Iran Faces Infant Formula Crisis Amidst Economic and Political Strain

Iran's ongoing baby formula shortage, which affects both imports and domestic production, is causing widespread distress among parents.
Iran's ongoing baby formula shortage, which affects both imports and domestic production, is causing widespread distress among parents.

Iran's ongoing baby formula shortage, which affects both imports and domestic production, is causing widespread distress among parents.

 

Parents are now mandated to register via a dedicated system, providing their national ID numbers, to obtain infant formula. Hani Tahvilzadeh, the chief of the Infant Formula Producers Association, remarked on October 17, “The foreign currency needed for importing infant formula hasn’t been allocated in the last six months. As a result, several infant formula production facilities have shut down, with more anticipated to follow.
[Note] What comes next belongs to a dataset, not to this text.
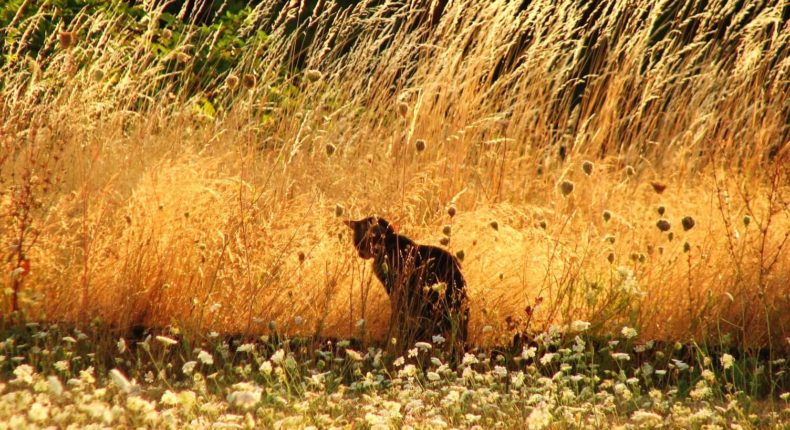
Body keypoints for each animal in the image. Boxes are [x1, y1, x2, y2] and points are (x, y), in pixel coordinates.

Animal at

It’s perplexing, given that the cost of importing is triple compared to domestic production.” The recent introduction of four million cans of baby formula from Turkey has puzzled local producers, particularly when domestic demand was sufficiently met with the production of 61 million cans the previous year. For a decade and a half, Iran has been self-sufficient in baby formula production, even exporting surplus to neighboring nations.

Tahvilzadeh claims domestic factories can produce up to 117 million cans annually, almost twice what is needed. With this production capacity, the ongoing shortage seems inexplicable. But the lack of foreign currency allocation for raw materials might escalate the issue into a national crisis if it persists. Profit-seeking networks are attempting to acquire additional foreign currency to import vast quantities of infant formula.

 

 

Of the five major infant formula factories, three are in debt, one has ceased operations, and the fifth is on the brink of shutting down. The Central Bank’s reluctance to allocate necessary foreign currency to local manufacturers is the primary obstacle. Instead, the bank offers thrice the rate to state-backed importers to address the formula deficit. This has led to the sad reality of Iranians receiving baby formula coupons and confronting a dire situation concerning their children’s nourishment.
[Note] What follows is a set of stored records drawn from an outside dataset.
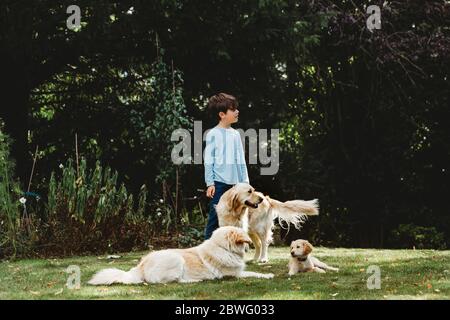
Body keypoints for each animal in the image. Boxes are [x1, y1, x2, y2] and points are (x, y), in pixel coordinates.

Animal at [86, 225, 272, 284]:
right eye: (245, 241)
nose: (249, 247)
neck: (223, 248)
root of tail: (140, 266)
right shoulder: (235, 275)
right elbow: (254, 273)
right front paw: (268, 275)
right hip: (176, 259)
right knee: (175, 281)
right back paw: (196, 280)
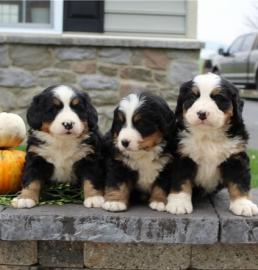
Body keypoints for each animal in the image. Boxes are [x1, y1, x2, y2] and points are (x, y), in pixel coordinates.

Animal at [165, 73, 258, 216]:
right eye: (193, 97)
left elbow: (239, 181)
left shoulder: (236, 157)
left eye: (218, 98)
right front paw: (179, 203)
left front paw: (243, 204)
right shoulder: (183, 156)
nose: (202, 113)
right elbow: (181, 180)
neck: (208, 136)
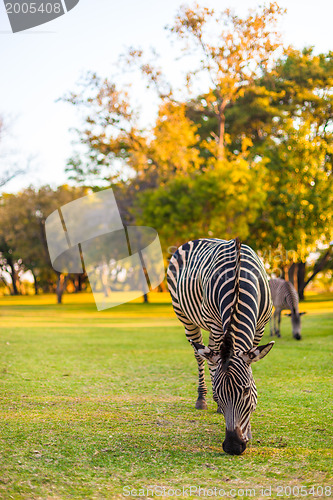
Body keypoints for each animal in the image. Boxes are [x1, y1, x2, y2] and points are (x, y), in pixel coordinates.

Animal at [166, 236, 272, 456]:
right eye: (222, 392)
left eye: (246, 391)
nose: (233, 446)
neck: (238, 281)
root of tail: (196, 239)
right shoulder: (216, 324)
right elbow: (214, 369)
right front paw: (216, 401)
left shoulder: (260, 327)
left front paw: (249, 430)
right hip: (186, 317)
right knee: (200, 356)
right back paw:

While the Central Bank cites a debt of $69.8 million (equivalent to 3 trillion tomans) by local factories as the reason for not securing the needed foreign currency, the Food and Drug Administration of Iran has greenlit the import of 30 million cans of infant formula.

This formula rationing isn’t confined to underprivileged regions but extends to provinces including parts of Tehran. Since October 12, parents must submit national IDs and the baby’s birthdate at pharmacies to acquire formula.

 

 

Government-affiliated Fars News agency has reported shortages of specific allergy-friendly infant formulas in numerous cities, including Tehran. Prices have skyrocketed. For instance, “Nan” infant formula, priced at 43,000 tomans last year, is now 80,000 tomans. The “Hipp Organic” formula has witnessed a price hike from 229,000 to 450,000 tomans.
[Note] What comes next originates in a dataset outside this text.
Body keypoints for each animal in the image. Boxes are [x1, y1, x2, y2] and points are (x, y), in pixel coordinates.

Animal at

In a stark contrast, Ensieh Khazali, a presidential deputy in Women’s Affairs, audaciously encourages families to have five to six children to bolster “national strength.” This, paired with consistent appeals by Supreme Leader Ali Khamenei for increased childbirth, leaves many questioning the regime’s policies, which seem counterproductive to its citizens’ well-being. The government’s measures appear to exacerbate an already tangled web of economic, social, and political crises.